La lucha por la rehabilitación del estudiante pareció terminar el día en que la madre y el hermano de Jan, al llevar flores al cementerio, no encontraron la tumba. Otro cadáver ocupaba su lugar. Palach había sido borrado de la historia por los agentes de seguridad. Fue en ese momento cuando el sentido de la lucha de la madre de Jan quedó muy claro para todo espectador. Ella, una mujer del pueblo, no luchaba por una ideología sino por el reconocimiento de la dignidad de un hijo muerto.
La historia de la madre de Palach se repetiría años después en la Argentina de Videla y en el Chile de Pinochet. En ambos países las madres de “los desaparecidos” no dejaron camino sin recorrer para que las dictaduras reconocieran al menos que esos desaparecidos, aunque parezca paradoja, habían desaparecido sin dejar huellas ni tumbas. Era el mínimo reconocimiento que exigían.
En contra de lo que imaginan liberales y marxistas, las seres humanos no actúan solo por intereses materiales. En el fondo de cada lucha política existe el deseo, incluso la necesidad de ser reconocido en sus derechos. Sobre ese tema hay -desde que Hegel estableciera en su Fenomenología del Espíritu la relación entre amo y siervo como un motor histórico- una abundante literatura. Los textos del canadiense Charles Taylor acerca del reconocimiento multicultural y los del alemán Axel Honneth acerca del reconocimiento social –ambos seguidores de Hegel- ya son clásicos. Es también conocida la insistencia de Hannah Arendt en torno al significado de la libertad ciudadana en las revoluciones políticas. Mas, no escribiré aquí sobre tan interesante materia.
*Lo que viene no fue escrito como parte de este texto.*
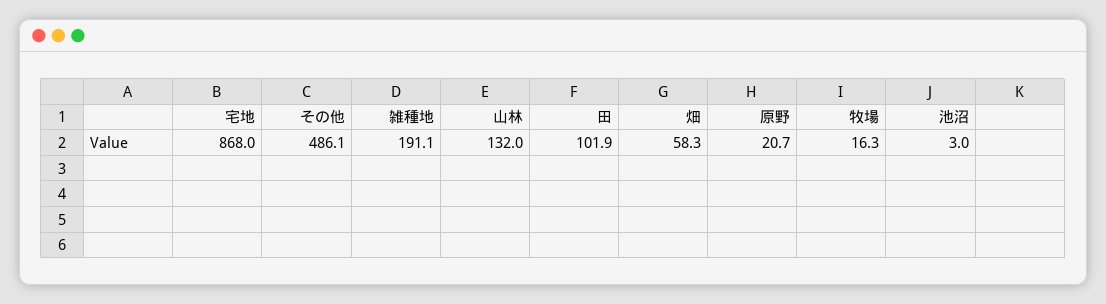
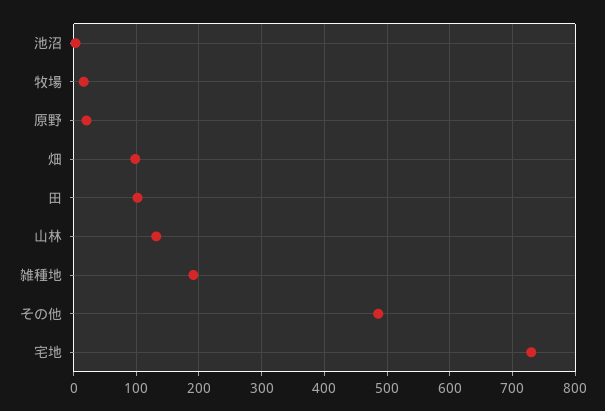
  {
-   "宅地": 868,
+   "宅地": 730,
    "その他": 486.1,
    "雑種地": 191.1,
    "山林": 132,
    "田": 101.9,
-   "畑": 58.3,
+   "畑": 100,
    "原野": 20.7,
    "牧場": 16.3,
    "池沼": 3
  }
Me limito solo a constatar que las luchas por el reconocimiento permiten entender el sentido íntimo de muchas luchas políticas
Desde que en el 2011 aparecieran los indignados de la Puerta del Sol en Madrid, desde que las grandes movilizaciones estudiantiles del mundo árabe pusieron en jaque a arraigadas dictaduras, desde las movilizaciones estudiantiles de Chile ayer, y desde las de Venezuela de hoy, es posible seguir un hilo común. Gracias a ese hilo podemos entender como más allá de determinadas demandas, hay un deseo de los actores por ser reconocidos, no como masas ni como datos estadísticos, sino como ciudadanos de una nación común.
Observando ayer un video en el cual el mandatario de Venezuela insultaba a los estudiantes de su país llamándolos fascistas, agentes del imperio, sicarios de la droga y otras barbaridades, no pude sino volver a pensar en Jan Palach, cuando el régimen divulgó la mentira de que el estudiante había pertenecido a una organización fascista. Contra esas mismas mentiras luchan hoy los jóvenes de Venezuela. Hay que ser muy desdichado, o vivir envenenado por una ideología, para no querer reconocerlo.
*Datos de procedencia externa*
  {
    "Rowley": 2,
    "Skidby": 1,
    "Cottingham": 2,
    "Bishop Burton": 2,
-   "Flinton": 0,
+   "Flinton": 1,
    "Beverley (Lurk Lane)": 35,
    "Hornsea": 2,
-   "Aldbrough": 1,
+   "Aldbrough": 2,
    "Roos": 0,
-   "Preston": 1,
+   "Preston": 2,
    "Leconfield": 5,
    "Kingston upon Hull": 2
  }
El filme Burning Bush finaliza con escenas ocurridas veinte años después de la desaparición de la tumba de Palach, cuando Checoeslovaquia llegó a ser una nación democrática y la memoria de Jan reivindicada en su exacta dimensión. Hoy, detrás del palco rectoral de la Universidad Karlowa, donde cuelgan diversas banderas, hay un lugar siempre vacío. Es un vacío simbólico. Ese vacío representa la ausencia de la presencia de Jan Palach.
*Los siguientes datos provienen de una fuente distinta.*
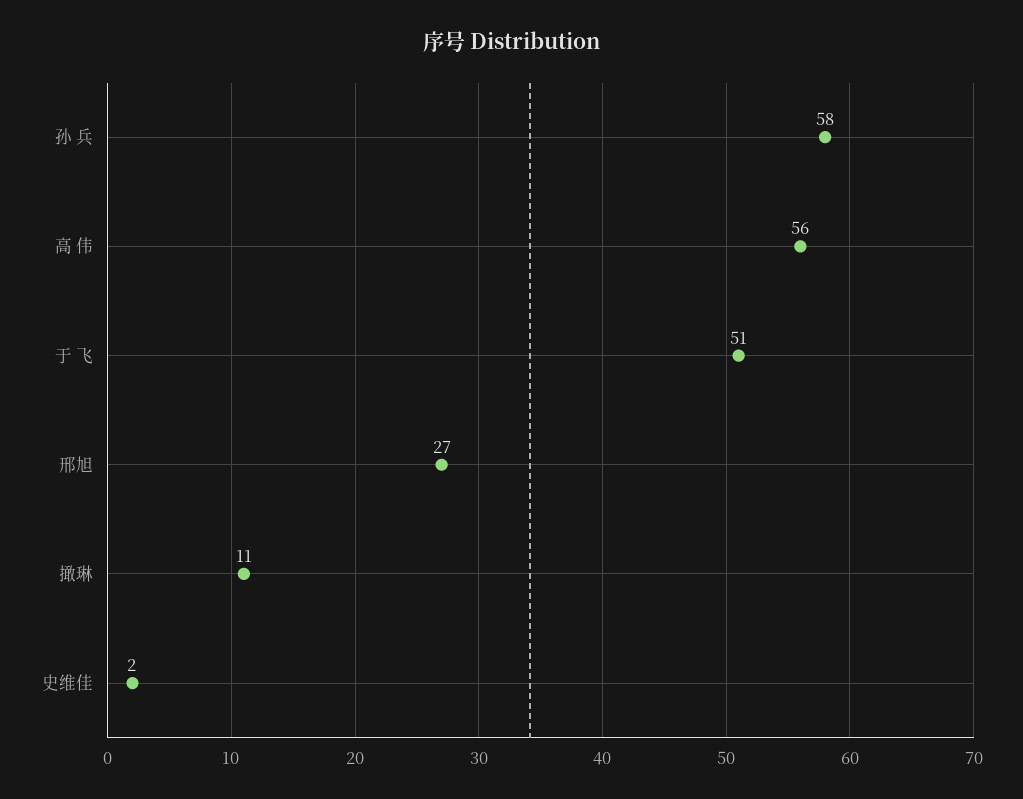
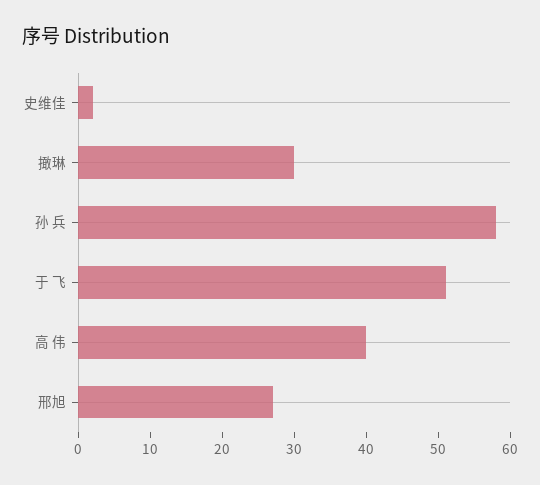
  {
    "孙 兵": 58,
-   "高 伟": 56,
+   "高 伟": 40,
    "于 飞": 51,
    "邢旭": 27,
-   "撖琳": 11,
+   "撖琳": 30,
    "史维佳": 2
  }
Al final, estoy convencido, la verdad termina por imponerse sobre la mentira. La razón no es solo moral. Viene de un hecho objetivo: Detrás de cada mentira existe siempre una verdad. Detrás de una verdad, en cambio, no puede haber ninguna mentira pues la verdad es verdad. El problema es otro: ¿Cuántos vacíos deja detrás de sí el reconocimiento de una verdad?